Lisa Turner AHTA Accredited Hand Therapist
Midcarpal instability is a condition that affects your wrist. The symptoms can vary from pain and weakness through to a click or clunk when you move your wrist in certain directions, usually towards the little finger side of your hand. It most commonly arises from joint laxity or weakened ligaments, whether that occurs from a previous injury such as a sprain, or happens with repetitive heavy use of your hand. It can also occur in people who have very hypermobile joints (laxity). The symptoms of pain and instability are not explained by other causes such as a fracture.
Signs of midcarpal instability are:
- Pain in your wrist
- A click when you move your wrist from side to side
- Weakness in grip
- A more noticeable bone (ulna styloid process) on the little finger side of your wrist
Your doctor or therapist may do a special test of your wrist to see if the diagnosis is correct. This involves bending your wrist and holding your arm a certain way to check the integrity of the ligaments.
What causes the click?
Some clicks as you move are normal and everybody usually has a joint that clicks. If you haven’t moved for a while, gas bubbles can build up in your joint and as you move they pop. This is normal. If, however, your wrist clicks every time you move it a certain way and is painful it may be that the ligaments are weakened allowing the bones to move a bit more than normal and this causes the click or clunk.

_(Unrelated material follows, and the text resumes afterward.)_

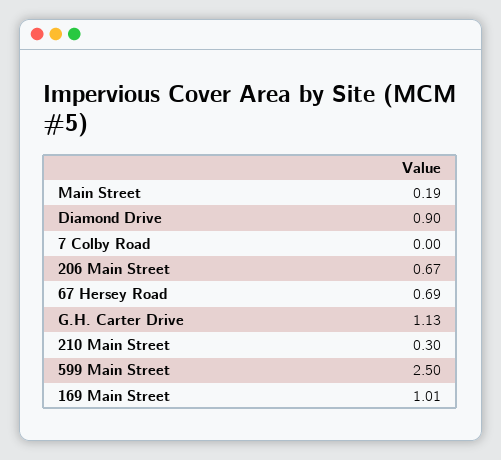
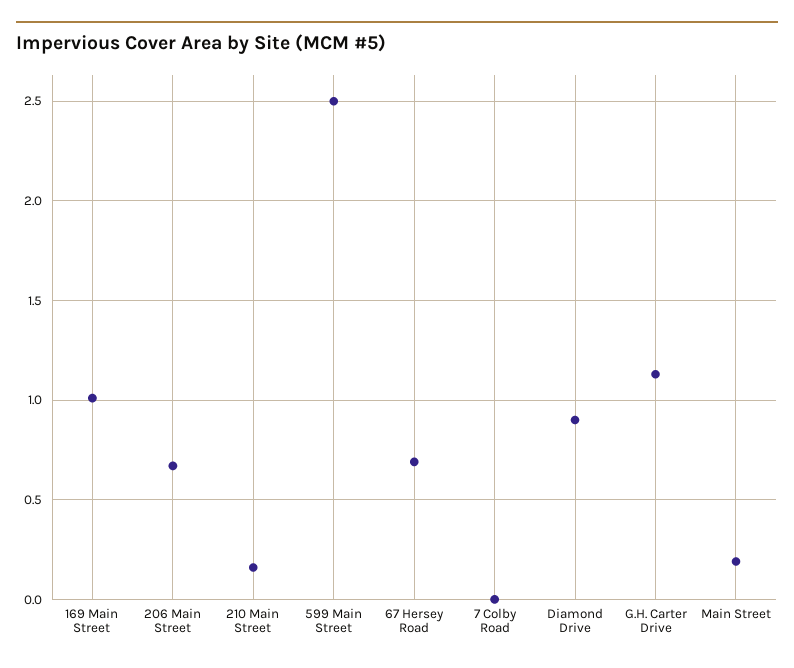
210 Main Street: 0.3 -> 0.15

Recently there have been some new ideas in treating this condition that involve attending hand therapy and working with your therapist on a particular set of exercises to help stop your pain and control the clicking.
How can hand therapy help?
- Splinting is sometimes used for a short period to manage pain and permit strengthening
- Activity modification – teaching you to avoid positions that cause the click or clunk
- Exercises to help to stabilise and strengthen the muscles to support the area of weakness. This may include isometric, eccentric, co-activation and reactive muscle activation exercises and sometimes using mirror therapy or retraining reflexes can help regain control.